In my opinion, being American means your loyalty is ultimately with America and its citizens first. It means believing this country is worth protecting, even while acknowledging its flaws. It means wanting to strengthen the country rather than constantly looking for ways to tear it down. Criticism is healthy when the goal is improvement. Constant hostility toward the country that protects your freedoms while openly supporting ideas that weaken its stability is something entirely different. In fact, they actually have a word for it: treason.
There is a major difference between wanting America to improve and seeming to resent America for existing at all. Unfortunately, too many people today appear unable to recognize that difference or are actually in support of the latter.
Unfortunately, modern society seems increasingly filled with people who enjoy the benefits of freedom while having little understanding of the sacrifices required to preserve it. Many of the loudest voices online appear more interested in attention, outrage, and self-importance than genuine responsibility, sacrifice, or loyalty.
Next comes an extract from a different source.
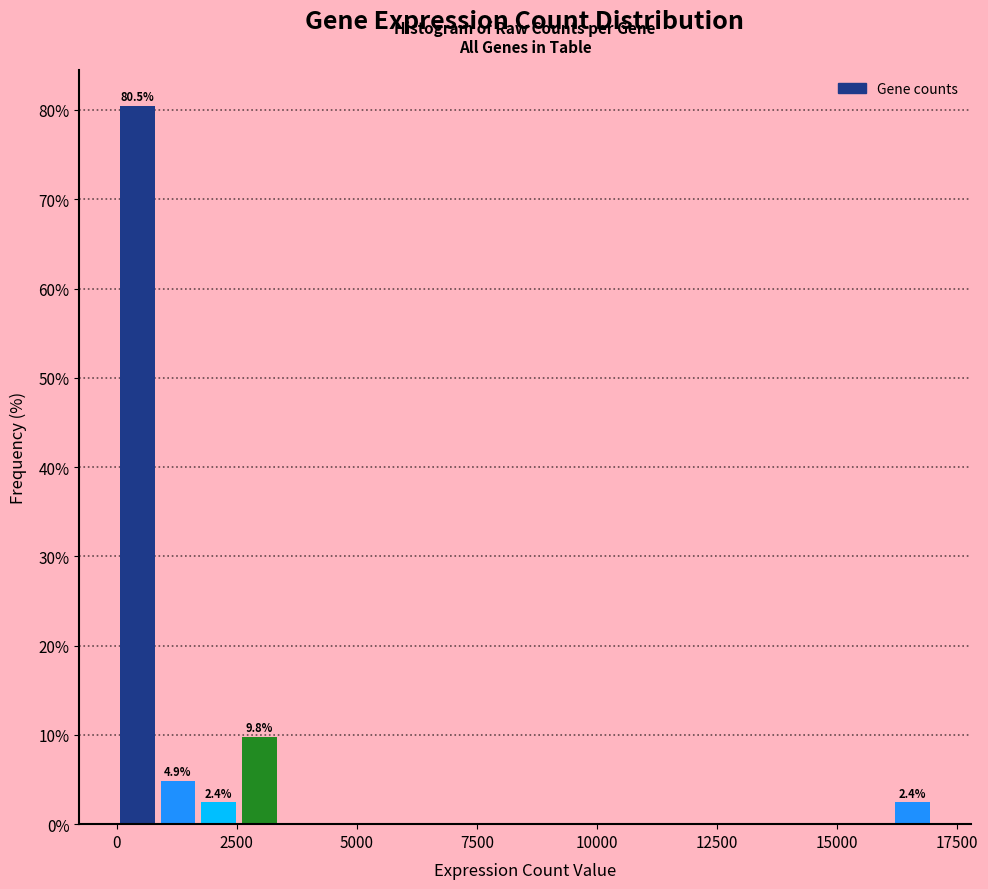

Around what value on the x-axis is the tallest bar? Give the approximate position of its centre, as read against the axis.

500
They speak confidently about tearing down systems they barely understand, while offering little evidence they would sacrifice anything meaningful to protect the people around them, let alone the entire country.
Education alone is not wisdom. Having degrees does not automatically make someone intelligent. Real wisdom comes from experience, self-awareness, perspective, sacrifice, and the ability to critically examine yourself honestly. Unfortunately, we now have a society filled with people who have very strong opinions, but very little real-world understanding behind them.
We are getting smaller minds with much, much bigger mouths.
And if people do not regain perspective soon, they may eventually destroy the very country that gave them the freedom to complain in the first place.
I can assure them, as someone who has actually lived abroad and seen the reality of other countries firsthand, they will not like, or maybe even live through, the alternative.